## [Your assignment]
Using the material below, copy every line where "business" appears.
--- START ---
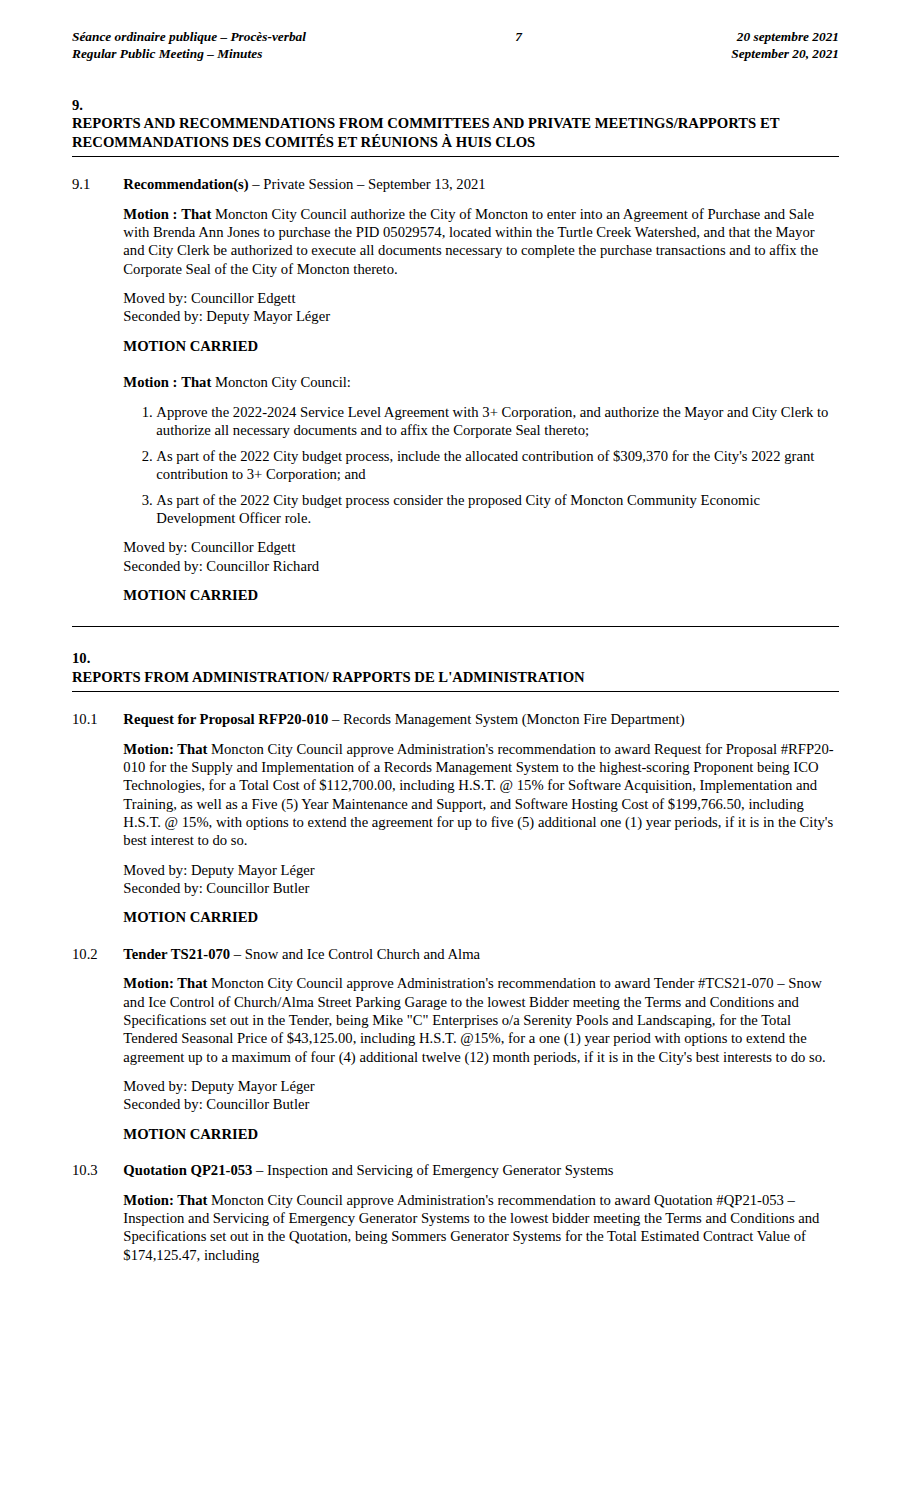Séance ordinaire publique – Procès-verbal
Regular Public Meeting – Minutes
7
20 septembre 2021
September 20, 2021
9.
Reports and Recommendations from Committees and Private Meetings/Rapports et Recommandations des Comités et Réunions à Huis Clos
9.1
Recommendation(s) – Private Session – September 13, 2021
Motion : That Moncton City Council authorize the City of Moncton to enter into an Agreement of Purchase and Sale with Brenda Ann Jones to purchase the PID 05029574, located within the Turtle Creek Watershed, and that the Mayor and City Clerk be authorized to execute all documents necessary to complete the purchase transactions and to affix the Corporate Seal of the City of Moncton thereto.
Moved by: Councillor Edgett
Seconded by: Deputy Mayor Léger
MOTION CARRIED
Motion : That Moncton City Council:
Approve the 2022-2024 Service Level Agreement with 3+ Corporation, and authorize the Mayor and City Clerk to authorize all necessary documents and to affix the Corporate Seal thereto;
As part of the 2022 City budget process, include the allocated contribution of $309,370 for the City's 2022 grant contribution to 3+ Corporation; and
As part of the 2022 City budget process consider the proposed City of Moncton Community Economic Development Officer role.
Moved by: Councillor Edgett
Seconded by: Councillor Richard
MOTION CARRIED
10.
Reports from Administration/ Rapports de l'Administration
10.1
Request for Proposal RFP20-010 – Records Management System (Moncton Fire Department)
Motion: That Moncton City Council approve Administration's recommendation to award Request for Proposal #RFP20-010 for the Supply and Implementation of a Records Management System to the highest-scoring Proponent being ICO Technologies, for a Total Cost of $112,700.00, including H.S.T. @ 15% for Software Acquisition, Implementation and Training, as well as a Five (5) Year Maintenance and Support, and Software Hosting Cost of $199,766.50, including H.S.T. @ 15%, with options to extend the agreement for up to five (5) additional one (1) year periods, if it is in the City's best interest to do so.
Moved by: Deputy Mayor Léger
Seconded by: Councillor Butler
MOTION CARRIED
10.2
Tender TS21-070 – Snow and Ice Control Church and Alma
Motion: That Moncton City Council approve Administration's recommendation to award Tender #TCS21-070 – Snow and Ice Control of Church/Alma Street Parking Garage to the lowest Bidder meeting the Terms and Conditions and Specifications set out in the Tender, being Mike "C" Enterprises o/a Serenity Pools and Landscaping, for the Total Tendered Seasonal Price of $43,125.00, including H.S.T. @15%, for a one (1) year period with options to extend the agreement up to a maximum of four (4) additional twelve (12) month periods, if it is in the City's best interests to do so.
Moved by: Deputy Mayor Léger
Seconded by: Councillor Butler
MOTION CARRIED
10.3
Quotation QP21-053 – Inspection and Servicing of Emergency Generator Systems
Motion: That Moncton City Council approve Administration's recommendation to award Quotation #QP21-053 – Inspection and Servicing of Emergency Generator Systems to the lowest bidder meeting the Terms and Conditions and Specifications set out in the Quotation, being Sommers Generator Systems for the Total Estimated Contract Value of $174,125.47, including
--- END ---
--- START ---
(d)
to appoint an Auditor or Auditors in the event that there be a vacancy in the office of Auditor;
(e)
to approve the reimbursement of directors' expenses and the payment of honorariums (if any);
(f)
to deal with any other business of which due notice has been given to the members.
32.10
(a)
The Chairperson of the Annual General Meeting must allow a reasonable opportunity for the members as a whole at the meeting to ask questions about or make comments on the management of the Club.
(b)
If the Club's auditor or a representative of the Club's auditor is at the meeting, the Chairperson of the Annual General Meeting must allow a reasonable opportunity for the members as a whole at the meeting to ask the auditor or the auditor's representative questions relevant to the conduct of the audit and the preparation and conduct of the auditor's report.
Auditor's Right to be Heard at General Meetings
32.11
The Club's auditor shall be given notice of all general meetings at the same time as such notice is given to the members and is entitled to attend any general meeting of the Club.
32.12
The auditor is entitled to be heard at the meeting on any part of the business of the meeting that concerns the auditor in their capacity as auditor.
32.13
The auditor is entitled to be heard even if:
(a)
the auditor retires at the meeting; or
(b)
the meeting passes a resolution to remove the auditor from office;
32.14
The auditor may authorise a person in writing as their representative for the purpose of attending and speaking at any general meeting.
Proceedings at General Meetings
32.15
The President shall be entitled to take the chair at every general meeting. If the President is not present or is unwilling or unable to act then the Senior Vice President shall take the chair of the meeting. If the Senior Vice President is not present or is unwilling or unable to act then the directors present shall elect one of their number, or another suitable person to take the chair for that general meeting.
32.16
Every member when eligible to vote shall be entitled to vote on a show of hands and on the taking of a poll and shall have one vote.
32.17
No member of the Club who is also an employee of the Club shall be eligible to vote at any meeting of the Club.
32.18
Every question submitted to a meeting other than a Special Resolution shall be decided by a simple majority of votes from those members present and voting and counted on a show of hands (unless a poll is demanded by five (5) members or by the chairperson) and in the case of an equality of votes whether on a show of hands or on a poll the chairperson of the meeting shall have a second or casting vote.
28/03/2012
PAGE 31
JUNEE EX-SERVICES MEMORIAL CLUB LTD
--- END ---
## [Exercise solution]
to deal with any other business of which due notice has been given to the members.
The auditor is entitled to be heard at the meeting on any part of the business of the meeting that concerns the auditor in their capacity as auditor.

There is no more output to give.